A frustrated growl ripped from Niya.
But instead of shoving him with her coiling powers, Niya found herself throwing her arms around him instead.
Alōs stiffened beneath her, no doubt just as caught off guard, but then his hands slipped across her back, hugging her tight.
“Hello,” he said softly.
Niya breathed him in, savoring Alōs’s cool sea breeze hidden under a layer of dirt. Her gifts swirled around his, hot and cold reunited.
He was here.
He was not dead.
He was—
A throat clearing pulled Niya from the moment.

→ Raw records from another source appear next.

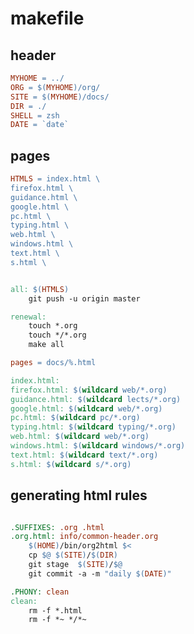 * makefile

** header 

#+BEGIN_SRC makefile :tangle Makefile
MYHOME = ../
ORG = $(MYHOME)/org/
SITE = $(MYHOME)/docs/
DIR = ./
SHELL = zsh
DATE = `date`
#+END_SRC

** pages

#+BEGIN_SRC makefile :tangle Makefile
HTMLS = index.html \
firefox.html \
guidance.html \
google.html \
pc.html \
typing.html \
web.html \
windows.html \
text.html \
s.html \
#+END_SRC

#+BEGIN_SRC makefile :tangle Makefile

all: $(HTMLS)
	git push -u origin master

renewal: 
	touch *.org
	touch */*.org
	make all

pages = docs/%.html

index.html: 
firefox.html: $(wildcard web/*.org)
guidance.html: $(wildcard lects/*.org)
google.html: $(wildcard web/*.org)
pc.html: $(wildcard pc/*.org)
typing.html: $(wildcard typing/*.org)
web.html: $(wildcard web/*.org)
windows.html: $(wildcard windows/*.org)
text.html: $(wildcard text/*.org)
s.html: $(wildcard s/*.org)
#+END_SRC

** generating html rules

#+BEGIN_SRC makefile :tangle Makefile

.SUFFIXES: .org .html
.org.html: info/common-header.org 
	$(HOME)/bin/org2html $<
	cp $@ $(SITE)/$(DIR)
	git stage  $(SITE)/$@ 
	git commit -a -m "daily $(DATE)"

.PHONY: clean
clean:
	rm -f *.html
	rm -f *~ */*~

#+END_SRC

She stepped quickly back. Cheeks no doubt ruby red.
“Well,” began Arabessa. “Now that we’ve had that . . . reunion checked off, shall we return to the ship? I’d rather not dawdle while hungry giants roam behind us.”
As they walked toward the beach, Alōs fell into step beside Niya, washing her in his cool presence. She did her best not to meet her sisters’ stares. Stares that she all too easily felt aimed at her back as they kept close behind.
You’ve fallen for him.
Arabessa’s words twisted up in her heart.
You are more valuable on this plane than I, fire dancer.
Alōs’s pained gaze as he’d stroked her cheek, bleeding in her arms, gripping her tight.
She had fallen for him. How could she not? He had proved just how much he had changed from the young man who had once betrayed her. He’d put her life above his own. Had trusted her to complete the final part in saving his home, his brother, without him. He had given her everything as he’d lain on the floor in the giant’s throne room, spoken his heart as he’d held her in her bedroom within the thief palace.
Yet still, did it change anything?
He was still a pirate captain, bound for the sea and treasure raids, just as she was duty bound to her family, to the Mousai and her king.
The emotions she was feeling—relief mixed with anger, joy mixed with confusion—muddled her thoughts even more. All she knew was that something had shifted inside her, had moved out of the way, but she didn’t know what to do about it. What she could do about it.
She looked up then to find Alōs watching her.